By Lisa Fratt
Twenty percent of hospitals will close by the end of the decade, predicted bioethicist Ezekiel “Zeke” Emanuel MD, PhD, during a keynote address at the Boston Children’s Hospital Global Pediatric Innovation Summit + Awards.
How can hospitals make the cut and stay alive? The only way is to deliver high-quality, low-cost care that elicits patient allegiance, said Emanuel, a former health advisor to President Barack Obama, the chair of the Department of Medical Ethics & Health Policy at the University of Pennsylvania, and the author of Reinventing American Health Care.
Making bold predictions is hazardous, Emanuel acknowledged. But, he joked, “We can do better than dart-throwing monkeys.” To outperform the monkeys, he called on some data.

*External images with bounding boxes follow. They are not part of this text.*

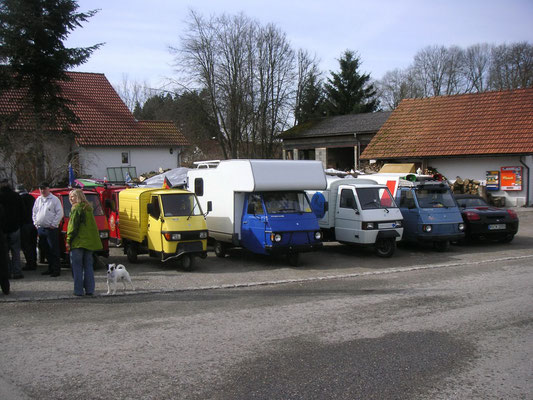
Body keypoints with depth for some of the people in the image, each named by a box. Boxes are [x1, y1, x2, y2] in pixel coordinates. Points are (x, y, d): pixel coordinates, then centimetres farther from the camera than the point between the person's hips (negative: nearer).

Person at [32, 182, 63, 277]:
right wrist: (35, 222, 13)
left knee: (54, 250, -6)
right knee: (46, 250, 12)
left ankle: (56, 269, -4)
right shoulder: (38, 200, 15)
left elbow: (60, 213, -9)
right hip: (40, 228, 6)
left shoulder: (54, 199, -4)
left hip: (51, 229, -6)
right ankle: (50, 268, 20)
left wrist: (53, 224, -12)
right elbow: (34, 212, 24)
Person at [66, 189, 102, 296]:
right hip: (89, 242, 7)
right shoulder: (88, 208, 13)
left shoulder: (76, 208, -10)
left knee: (77, 267, -1)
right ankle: (89, 289, 11)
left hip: (78, 242, -7)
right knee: (88, 266, 11)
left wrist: (69, 240, -9)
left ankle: (78, 290, 0)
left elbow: (73, 226, -13)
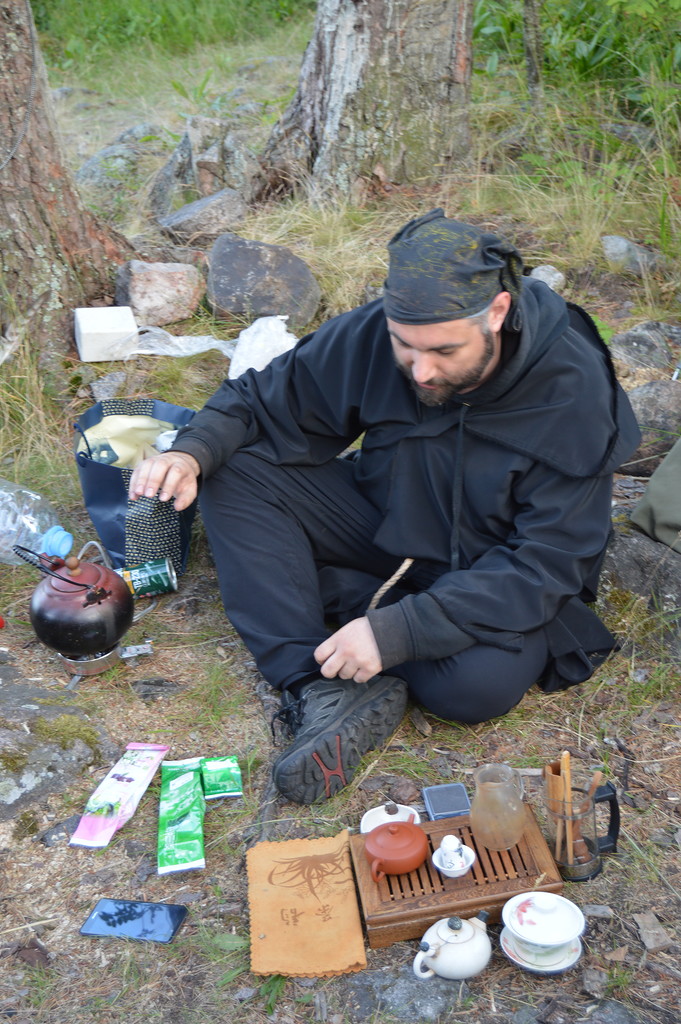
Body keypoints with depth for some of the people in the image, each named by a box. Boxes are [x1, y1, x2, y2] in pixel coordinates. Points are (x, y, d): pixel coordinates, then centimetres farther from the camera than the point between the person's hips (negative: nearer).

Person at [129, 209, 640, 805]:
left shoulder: (573, 392, -27)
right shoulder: (371, 336, -17)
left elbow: (545, 565, -28)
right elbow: (265, 399, -2)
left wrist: (394, 632, -36)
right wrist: (193, 452, -25)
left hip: (500, 571, -3)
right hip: (386, 524, 4)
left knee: (478, 684, -36)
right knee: (232, 474, -16)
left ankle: (343, 597, -8)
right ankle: (324, 692, -23)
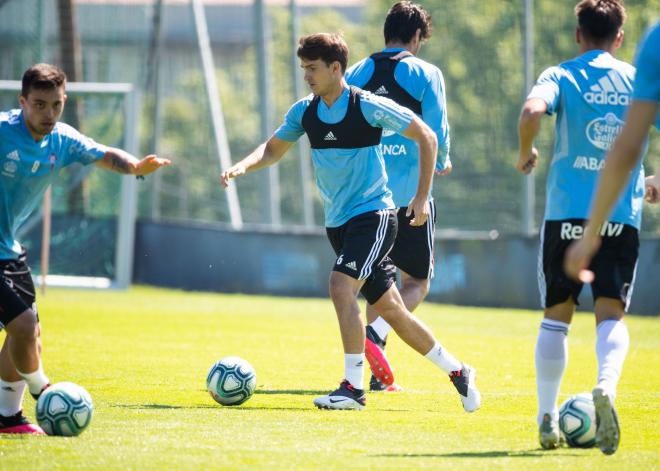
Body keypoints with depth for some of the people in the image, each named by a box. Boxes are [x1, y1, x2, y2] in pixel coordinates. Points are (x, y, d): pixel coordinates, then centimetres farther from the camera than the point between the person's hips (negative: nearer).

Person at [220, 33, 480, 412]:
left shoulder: (368, 107, -13)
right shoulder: (304, 112, 4)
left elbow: (426, 137, -5)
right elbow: (273, 150, 15)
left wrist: (422, 197, -8)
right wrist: (242, 167, -7)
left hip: (373, 214, -7)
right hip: (338, 222, 7)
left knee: (342, 287, -25)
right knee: (391, 309, 11)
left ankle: (354, 387, -19)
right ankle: (456, 371, 26)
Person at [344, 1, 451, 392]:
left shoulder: (356, 74, 8)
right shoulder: (425, 74, -3)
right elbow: (436, 131, -8)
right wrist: (442, 163, 13)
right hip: (409, 194, -4)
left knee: (378, 281, 15)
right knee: (417, 282, 7)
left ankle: (378, 375, 11)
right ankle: (375, 332, -21)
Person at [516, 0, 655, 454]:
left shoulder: (562, 76, 2)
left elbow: (532, 112, -18)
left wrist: (526, 153, 0)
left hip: (567, 211, 0)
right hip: (622, 214, 0)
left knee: (557, 315, 12)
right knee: (612, 313, -1)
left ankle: (548, 418, 13)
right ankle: (607, 385, -31)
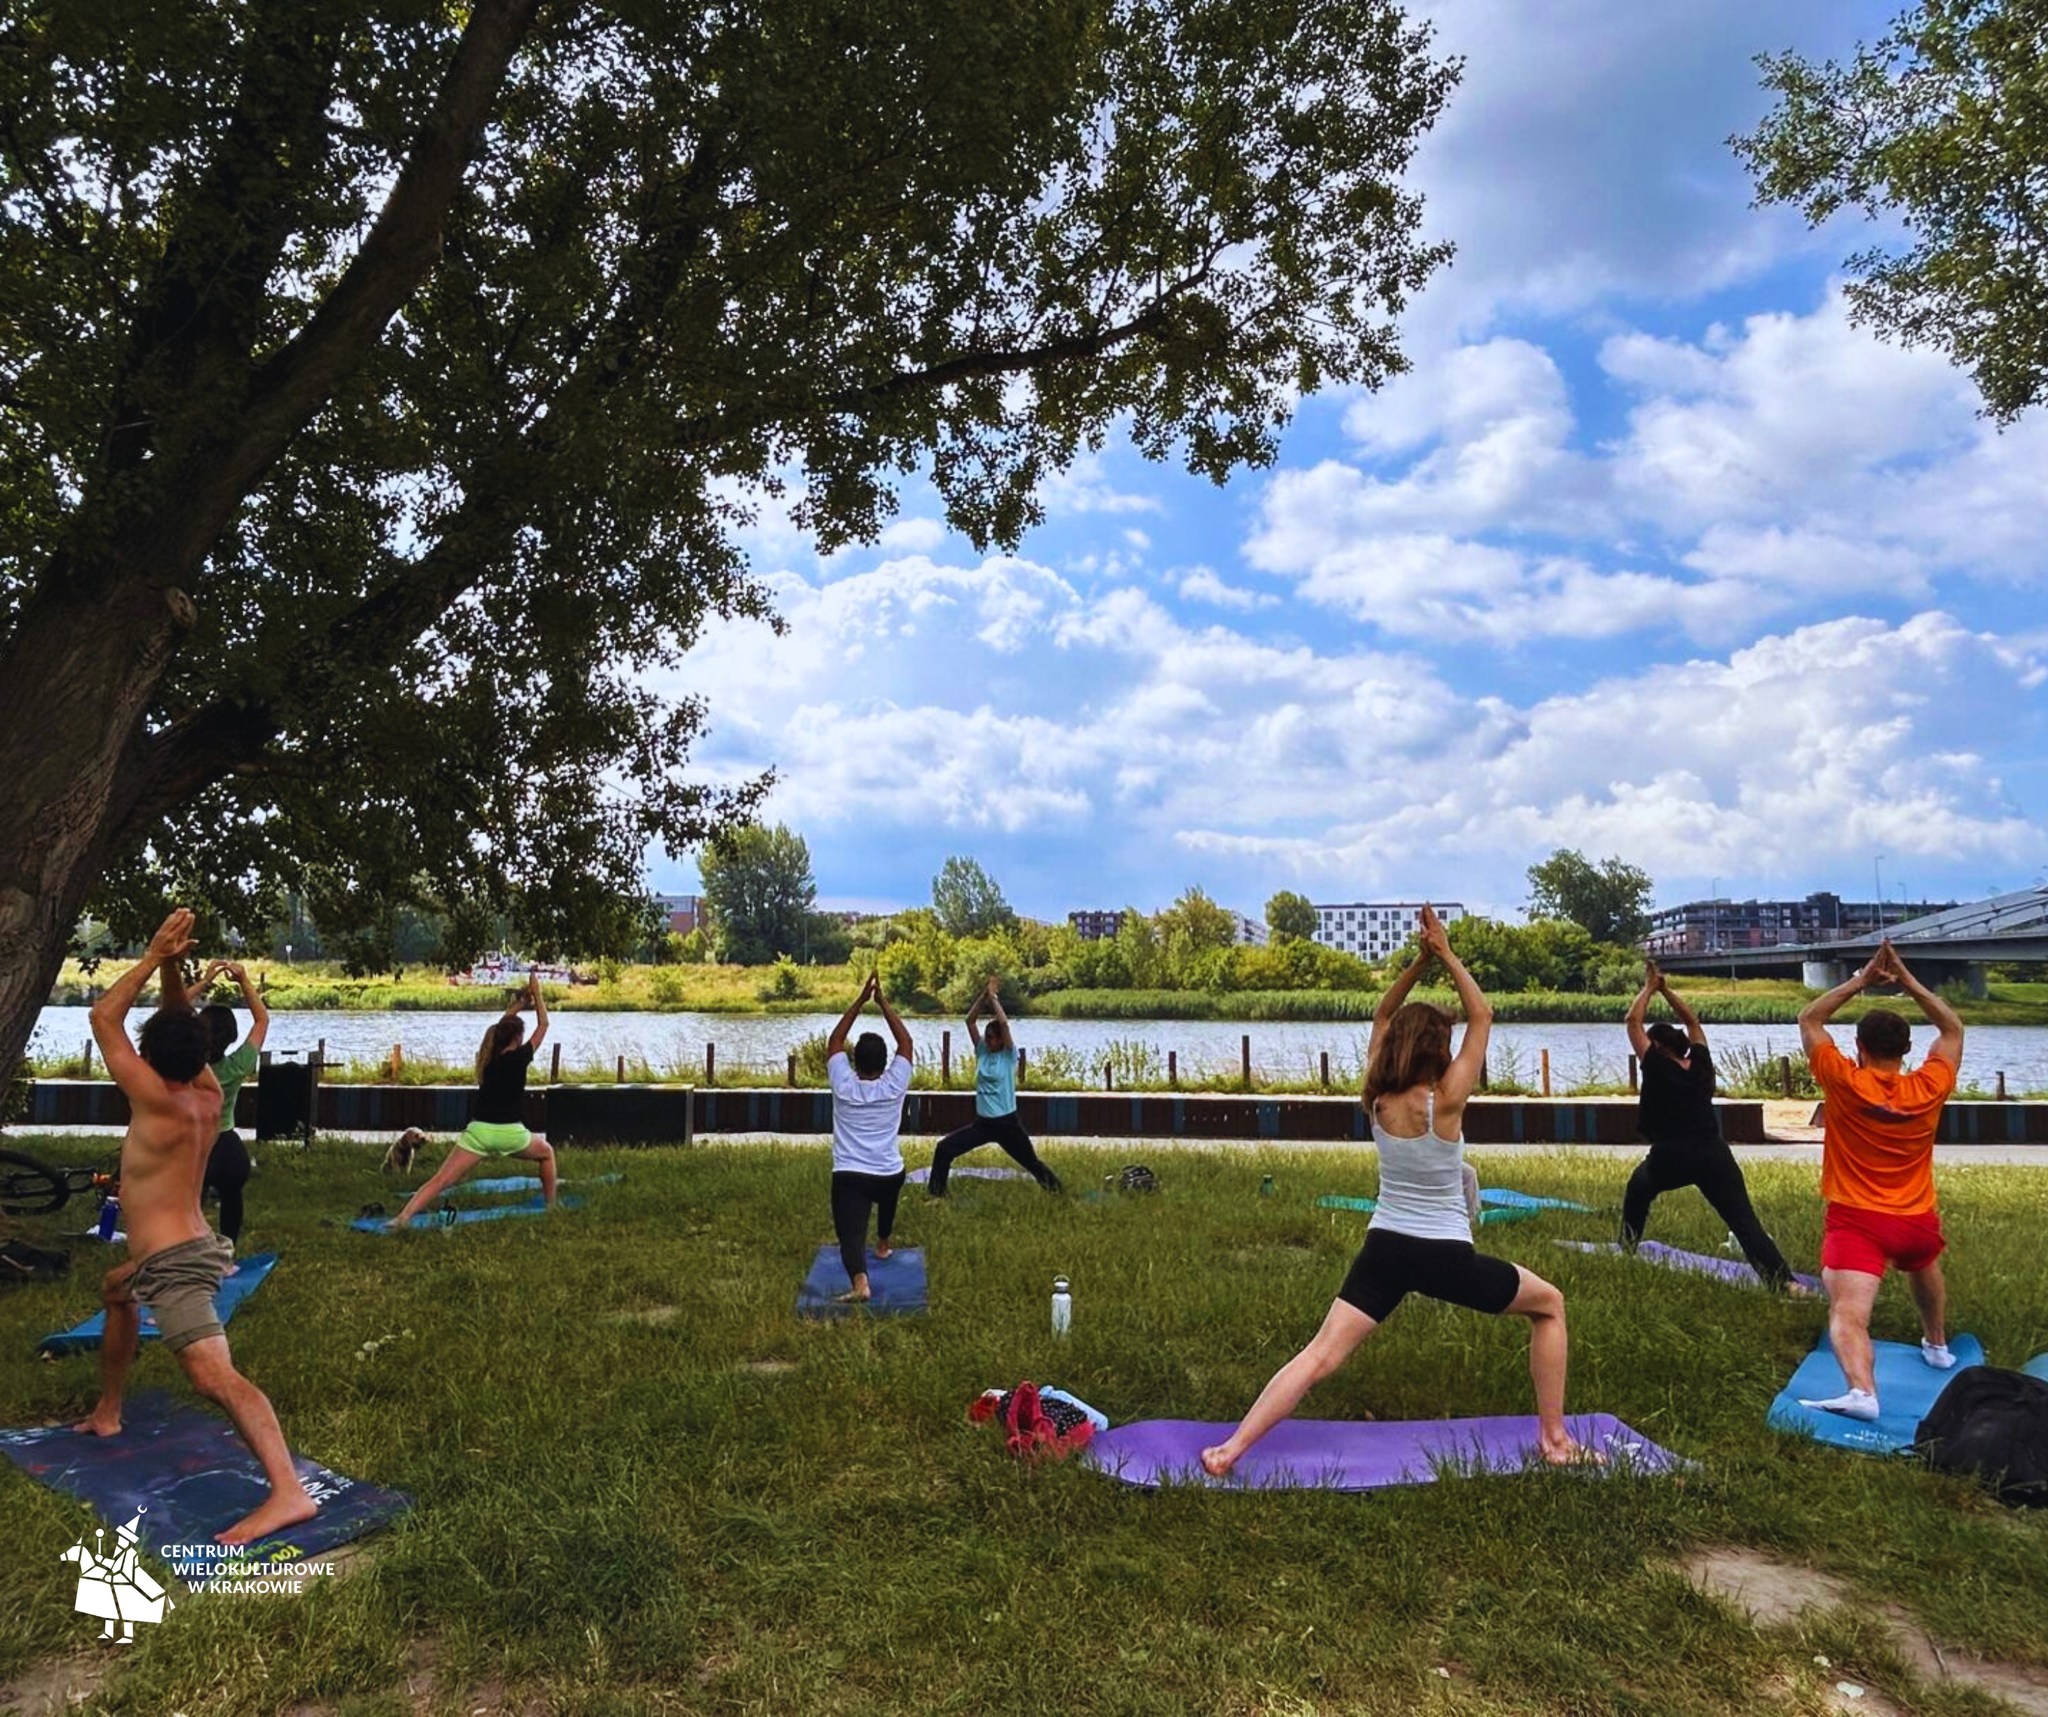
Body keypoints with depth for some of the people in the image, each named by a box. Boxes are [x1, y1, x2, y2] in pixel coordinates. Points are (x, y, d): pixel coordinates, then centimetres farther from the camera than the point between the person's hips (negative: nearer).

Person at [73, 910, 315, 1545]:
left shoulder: (158, 1103, -17)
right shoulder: (208, 1098, 4)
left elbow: (103, 1017, -12)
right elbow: (180, 1024, 16)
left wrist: (153, 957, -9)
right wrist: (172, 966, 2)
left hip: (173, 1263, -10)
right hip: (184, 1251, 10)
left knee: (214, 1375, -24)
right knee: (116, 1291, 39)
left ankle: (288, 1492, -38)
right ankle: (107, 1414, 50)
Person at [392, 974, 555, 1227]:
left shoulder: (488, 1055, 11)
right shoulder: (519, 1057, -3)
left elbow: (502, 1024, 30)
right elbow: (543, 1024, 6)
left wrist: (520, 1001, 37)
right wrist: (536, 992, 16)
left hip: (479, 1131, 3)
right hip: (510, 1133, -3)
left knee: (441, 1180, -6)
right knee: (547, 1153, 25)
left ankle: (402, 1218, -23)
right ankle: (550, 1205, 26)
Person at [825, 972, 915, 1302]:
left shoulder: (844, 1086, -5)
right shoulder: (894, 1086, -6)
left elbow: (834, 1041, 5)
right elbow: (906, 1042, 3)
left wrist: (861, 1000, 4)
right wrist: (882, 1003, 3)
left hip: (848, 1176, -2)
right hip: (890, 1174, 3)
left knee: (851, 1234, -12)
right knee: (886, 1199, 38)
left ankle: (860, 1282, -39)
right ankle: (883, 1244, 58)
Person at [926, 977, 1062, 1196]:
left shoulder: (1009, 1055, -9)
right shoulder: (982, 1052, 3)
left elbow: (1004, 1023, -24)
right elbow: (970, 1020, -3)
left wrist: (993, 997, -16)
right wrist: (984, 995, -10)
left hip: (1007, 1123, -4)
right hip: (982, 1123, 4)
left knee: (1031, 1163, 9)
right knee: (944, 1149, -7)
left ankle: (1057, 1191, 30)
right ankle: (936, 1193, 6)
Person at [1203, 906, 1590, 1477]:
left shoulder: (1376, 1099, -2)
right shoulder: (1445, 1103, -14)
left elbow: (1383, 1018, 11)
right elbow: (1482, 1017, -6)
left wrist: (1419, 961, 4)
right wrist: (1446, 956, -4)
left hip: (1385, 1249, 4)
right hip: (1447, 1256, -3)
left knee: (1321, 1354, -1)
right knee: (1549, 1305, 21)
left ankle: (1230, 1450, -11)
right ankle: (1554, 1440, 22)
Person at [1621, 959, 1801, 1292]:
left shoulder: (1658, 1068, -1)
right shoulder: (1701, 1064, 11)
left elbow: (1633, 1022, 4)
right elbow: (1692, 1022, 25)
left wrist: (1649, 988, 14)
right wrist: (1666, 990, 25)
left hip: (1670, 1156, -3)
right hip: (1714, 1154, 3)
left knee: (1638, 1189, 25)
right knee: (1745, 1221, -5)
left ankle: (1627, 1249, 29)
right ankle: (1784, 1279, -19)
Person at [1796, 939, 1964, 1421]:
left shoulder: (1843, 1083, -11)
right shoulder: (1929, 1088, -5)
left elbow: (1809, 1019, 0)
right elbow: (1952, 1028, 11)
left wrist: (1861, 980, 2)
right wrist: (1906, 980, 6)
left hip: (1855, 1220, -5)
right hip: (1917, 1221, 5)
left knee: (1848, 1314, -18)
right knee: (1924, 1266, 38)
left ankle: (1861, 1391, -40)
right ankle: (1938, 1344, 56)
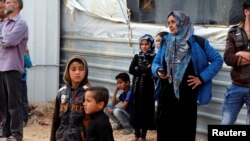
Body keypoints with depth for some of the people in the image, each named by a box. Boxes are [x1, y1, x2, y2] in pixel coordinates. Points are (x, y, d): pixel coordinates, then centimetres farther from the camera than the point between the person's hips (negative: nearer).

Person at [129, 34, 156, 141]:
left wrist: (139, 69, -12)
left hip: (148, 86, -3)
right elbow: (131, 70, -5)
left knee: (146, 108, 0)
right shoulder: (137, 56, 7)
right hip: (137, 86, 3)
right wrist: (145, 70, -14)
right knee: (136, 108, 5)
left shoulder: (154, 57, -2)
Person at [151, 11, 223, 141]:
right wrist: (158, 71, -9)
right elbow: (156, 62, 15)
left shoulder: (197, 43, -3)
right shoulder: (166, 42, 8)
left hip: (187, 97, -3)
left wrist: (202, 77, -5)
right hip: (166, 95, 3)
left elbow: (218, 60, 1)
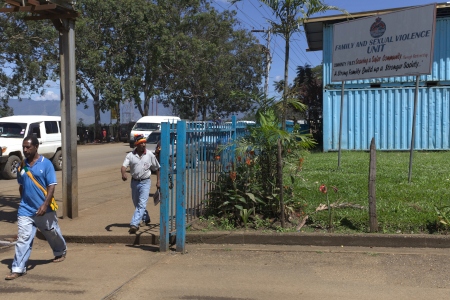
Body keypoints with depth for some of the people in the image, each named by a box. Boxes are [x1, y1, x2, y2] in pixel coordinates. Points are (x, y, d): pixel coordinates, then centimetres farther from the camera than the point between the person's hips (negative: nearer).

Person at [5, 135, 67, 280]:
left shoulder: (46, 164, -11)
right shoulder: (22, 165, 3)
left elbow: (51, 186, -14)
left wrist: (45, 205, -22)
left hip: (44, 209, -3)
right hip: (25, 210, 3)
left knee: (53, 234, 17)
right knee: (23, 238, -4)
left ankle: (61, 252, 43)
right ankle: (18, 268, -1)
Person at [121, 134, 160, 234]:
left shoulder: (150, 155, -3)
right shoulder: (130, 155, -3)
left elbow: (157, 168, 6)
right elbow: (124, 166, -15)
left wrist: (158, 181, 4)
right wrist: (123, 173, -36)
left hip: (145, 182, -3)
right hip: (134, 182, 3)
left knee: (142, 204, -14)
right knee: (137, 204, 17)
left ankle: (134, 224, -19)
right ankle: (146, 218, 42)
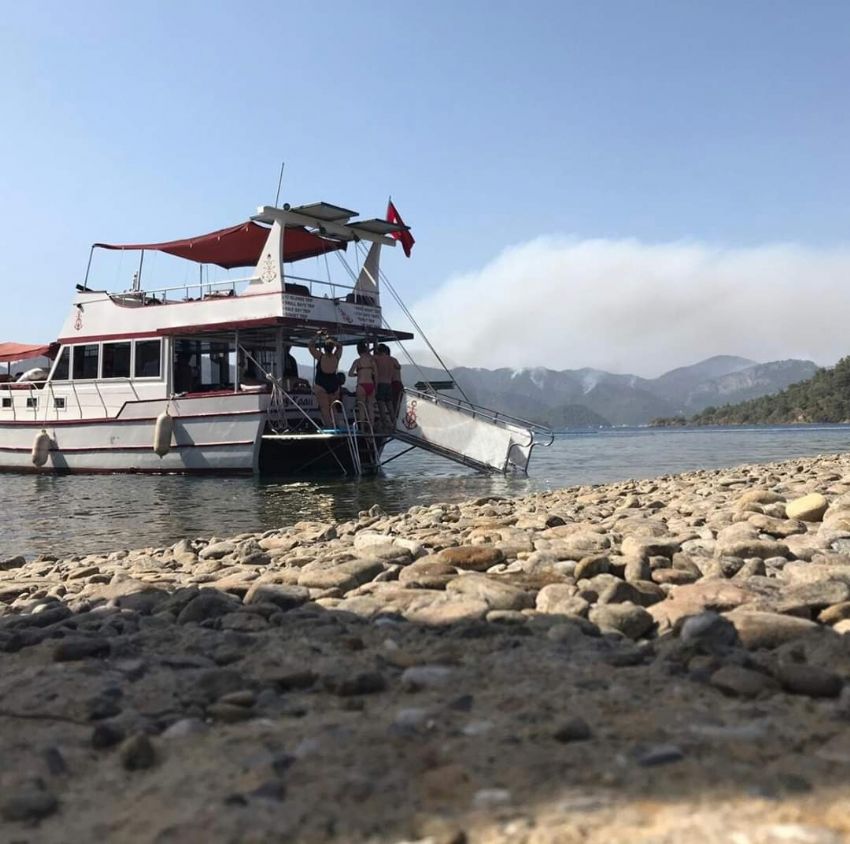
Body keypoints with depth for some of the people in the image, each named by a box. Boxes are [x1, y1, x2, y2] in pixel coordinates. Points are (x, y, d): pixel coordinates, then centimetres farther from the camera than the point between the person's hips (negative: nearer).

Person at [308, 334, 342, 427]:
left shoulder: (320, 356, -9)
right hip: (334, 385, 4)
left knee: (324, 408, -6)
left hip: (321, 386, -4)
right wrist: (329, 339, 24)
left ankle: (328, 425, -17)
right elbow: (339, 347, 21)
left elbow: (310, 346, 2)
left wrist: (317, 336, 10)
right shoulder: (336, 357, 0)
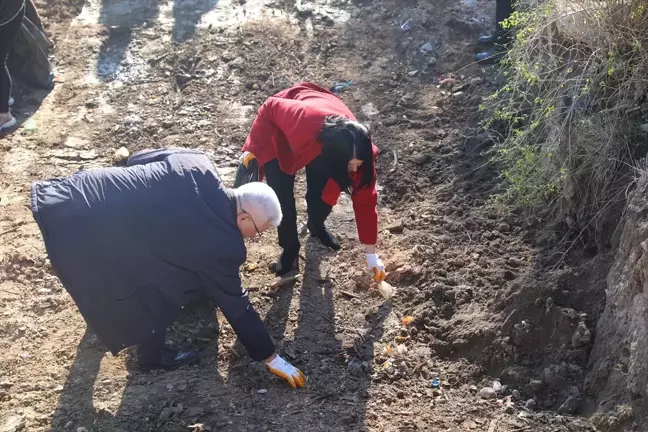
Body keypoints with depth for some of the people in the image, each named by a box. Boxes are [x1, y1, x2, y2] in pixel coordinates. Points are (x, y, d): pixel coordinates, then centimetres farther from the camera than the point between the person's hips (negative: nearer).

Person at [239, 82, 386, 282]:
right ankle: (289, 248, 16)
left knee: (322, 192, -3)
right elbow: (269, 108, -26)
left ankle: (316, 227, 32)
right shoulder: (305, 120, -47)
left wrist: (372, 254, -15)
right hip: (281, 133, -2)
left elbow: (365, 201, -21)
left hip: (322, 141, 2)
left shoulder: (358, 150, -33)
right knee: (282, 196, -8)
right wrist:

If the $3 trillion U.S. health care system were its own country, it would be the fifth largest economy in the world–so more money is not the answer. “We don’t need another dime,” Emanuel said. Instead, hospitals need to spend smarter. And to do that, they need to better understand patients, health policy and economics.
Show me the money
The key to affecting change and containing costs is focusing on patients with chronic conditions like asthma, diabetes and cancer, Emanuel said. He cited two data points to back this statement up:
- 10 percent of patients consume two-thirds of health care spending
- 84 percent of health care dollars are spent on chronic conditions
Improving quality and reducing costs, Emanuel said, hinges on tertiary prevention—retaining patients with established chronic illnesses and keeping them healthy.
5 things hospitals need to survive
Emanuel offered five key survival strategies for academic medical centers:
- Find better ways to measure and prove quality. “US News & World Report rankings are the worst way to assess quality,” Emanuel said. The Affordable Care Act will drive competition on meaningful quality measures, he added. Meaningless measures like reputation surveys and inventories of high-cost equipment will be replaced with meaningful metrics like readmissions and preventable errors.
- Follow the 80-20 rule. The majority of health-insurance buyers opt for lower-tier plans. “Hospitals can’t survive on gold and platinum levels,” Emanuel said. “Providers have to be included in lower-tier networks.” That means offering high-quality care at a price point that competes with community hospitals for the bread-and-butter conditions — like simple surgery, ear infections and asthma — that comprise 80 percent of health care costs.
- Go lean. Adapting and scaling lean processes reduces costs substantially and gets everyone from department heads to janitors working on same page, Emanuel said.
- Provide VIP care for the chronically ill. What’s VIP care? Standardized care, team-based care, HER defaults for the team and, most importantly, shifting care out of the hospital. “Digital [technology] and telemedicine mean fewer unnecessary tests and faster recovery,” Emanuel said. “This is an area that is going to explode.”
- Focus on service. Do something about excessive paperwork, long wait times and rude staff. Academic medical centers now have to compete with CVS for patients, Emanuel said. “You need to focus on patient allegiance.”